Take Two in the Skate Park

Sadly, IPM is drawing to a close. I have enjoyed so much reading all your interesting posts and fantastic makes. The sewing blog community is full of amazing talented people. Thanks too to our lovely hosts at TMS, who have worked so hard to make this month such a success! Thank you Kat, Mel and Juliet!

Last year, the monthly stitch ran a competition for drafting a new pattern and I did think about entering this. I had already made a couple of garments from self-drafted patterns, but with a deadline of a few weeks to digitize the patterns I didn’t think I could manage to enter. This year, I am unleashing my pattern, the Viale Skirt on the world for my entry for One pattern, Two takes!

I’ve made two versions of the skirt which are quite different; a black version with white piping and a denim version with top-stitching.

Black and White Viale Skirt

Black and White Viale Skirt

Denim Viale Skirt

Denim Viale Skirt

The skirt is quite a simple design with five main pieces – a skirt back and front and three yoke pieces. There are optional in-seam pockets and the design can be livened up with piping or top-stitching.

Instructions / Construction
The skirt is quite an easy make, but the extras are the more the tricky elements. I made the version with the white piping first. Probably the trickiest part was making sure the piping lined up in all the right places – along the side seams and level each side of the zip. I used some spotty bias-binding for the hem. Furthermore, I got to use up some scraps from my fabric stash too using a black and white paisley print poplin for the yoke lining and pockets.

I top-stitched the circle detail for the denim version; as you may know, I can never resist top-stitching!. I used a floral cotton lawn for yoke lining on the denim version.

Fabric and Notions
The black and white version is made from black cotton drill from Plush Addicts. I made my own piping using some white satin bias-binding and rat’s tail.  I also used two small buttons and an invisible zip.
The denim version used a mid-blue denim from Fashion Fabrics in Bath. The top-stitching was in a contrasting brown-orange colour.

I’ve actually been wearing the black version for a little while now. It was, in fact made at the end of May. I like the length and being black and white I can team it up with many different items in my wardrobe. I think it is quite a striking skirt and is a little reminiscent with the bold Mondrian dresses of the sixties which I really admire (despite not being a dress-lover!)

The denim version was unbelievably quick to make. I suppose, it was probably because all the work on fitting was done and I was well-practised with sewing the skirt by this time. However, I’m not so sure about the skirt itself. it jut seems to be missing something. Perhaps I’ll grow to like it. I’m wearing it today and it is comfortable and is just right for the current sunny weather.

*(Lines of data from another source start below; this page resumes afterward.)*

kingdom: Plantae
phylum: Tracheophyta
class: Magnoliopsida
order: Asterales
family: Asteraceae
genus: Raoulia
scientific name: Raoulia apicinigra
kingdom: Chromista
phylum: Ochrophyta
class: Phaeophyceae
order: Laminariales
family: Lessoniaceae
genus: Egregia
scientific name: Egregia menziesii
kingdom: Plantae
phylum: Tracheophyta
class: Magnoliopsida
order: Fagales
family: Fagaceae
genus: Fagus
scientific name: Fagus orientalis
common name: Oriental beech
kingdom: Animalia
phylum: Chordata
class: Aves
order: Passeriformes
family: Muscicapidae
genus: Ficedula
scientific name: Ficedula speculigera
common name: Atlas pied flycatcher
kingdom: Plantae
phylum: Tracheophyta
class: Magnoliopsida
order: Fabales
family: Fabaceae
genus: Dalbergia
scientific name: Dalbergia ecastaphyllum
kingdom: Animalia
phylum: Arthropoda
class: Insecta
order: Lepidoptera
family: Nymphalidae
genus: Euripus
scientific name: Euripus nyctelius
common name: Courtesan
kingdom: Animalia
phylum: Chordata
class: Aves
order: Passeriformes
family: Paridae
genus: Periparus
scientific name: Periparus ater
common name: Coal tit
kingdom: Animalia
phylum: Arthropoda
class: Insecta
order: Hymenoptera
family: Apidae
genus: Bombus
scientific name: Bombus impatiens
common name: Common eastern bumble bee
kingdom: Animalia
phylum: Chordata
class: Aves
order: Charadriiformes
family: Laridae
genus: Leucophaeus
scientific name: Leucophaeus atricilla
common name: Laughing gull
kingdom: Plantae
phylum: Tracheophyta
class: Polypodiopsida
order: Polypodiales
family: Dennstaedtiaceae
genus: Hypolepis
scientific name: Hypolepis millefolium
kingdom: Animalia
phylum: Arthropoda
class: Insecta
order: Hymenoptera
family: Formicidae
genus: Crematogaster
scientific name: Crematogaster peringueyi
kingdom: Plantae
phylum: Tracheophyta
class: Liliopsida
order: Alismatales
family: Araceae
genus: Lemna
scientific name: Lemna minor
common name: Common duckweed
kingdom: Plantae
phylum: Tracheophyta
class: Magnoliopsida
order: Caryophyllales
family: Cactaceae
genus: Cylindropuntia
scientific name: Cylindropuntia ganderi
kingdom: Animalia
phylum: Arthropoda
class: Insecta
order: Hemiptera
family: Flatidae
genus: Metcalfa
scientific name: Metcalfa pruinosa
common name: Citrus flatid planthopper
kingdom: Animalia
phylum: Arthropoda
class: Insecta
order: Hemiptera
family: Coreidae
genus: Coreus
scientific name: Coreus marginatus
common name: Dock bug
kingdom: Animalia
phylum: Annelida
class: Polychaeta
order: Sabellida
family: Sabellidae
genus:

If you would like to try out this pattern I’m sharing it for free on Steely Seamstress. If you like it, tell me! If you find any mistakes or have any ideas for improvements let me know as well – I’ll make a revised version once I’ve got some feedback.

10 thoughts on “Take Two in the Skate Park

  1. Pingback: A gingham skirt and a Lucille Ball look! | The Monthly Stitch

  2. awesomely good job setting up the pdf pattern and instructions. If you were planning to sell the pattern I think its quite up to standard with some minimal tweaking. I can’t give you any critique on the fit of the garment as you haven’t graded up to my size(18) My main constructive suggestion would be to crop some of the large areas of unnecessary background from some of the images and to scale the image sizes down a bit. Colour printing will be fine for a lot of people but others will fret about the quantity of ink. With smaller images you should be able to compact the instruction booklet to perhaps 12 pages or less. Your assembly instruction text is excellent


    • Thanks for your kind comments. Note taken about the unnecessary background on the images in the instructions – that should be easy to sort out. It’s interesting what you say about sizing – that’s why I thought I’d put the pattern out in the community to see the response. So far, I’ve really just been making for myself, it’s how most people start making clothes, and then just graded up and down. Think I’ll have to find a willing volunteer / victim for other sizes. I also has some feedback on this page – https://steelyseamstress.wordpress.com/2015/06/27/skirt-experiments/ about sizing. I did standardize my sizing, but now I’m wondering whether I shouldn’t. I’ve noticed that your designs are designed with the wider mid-riff in mind and I wondered whether you’d gone for some standard sizing or not.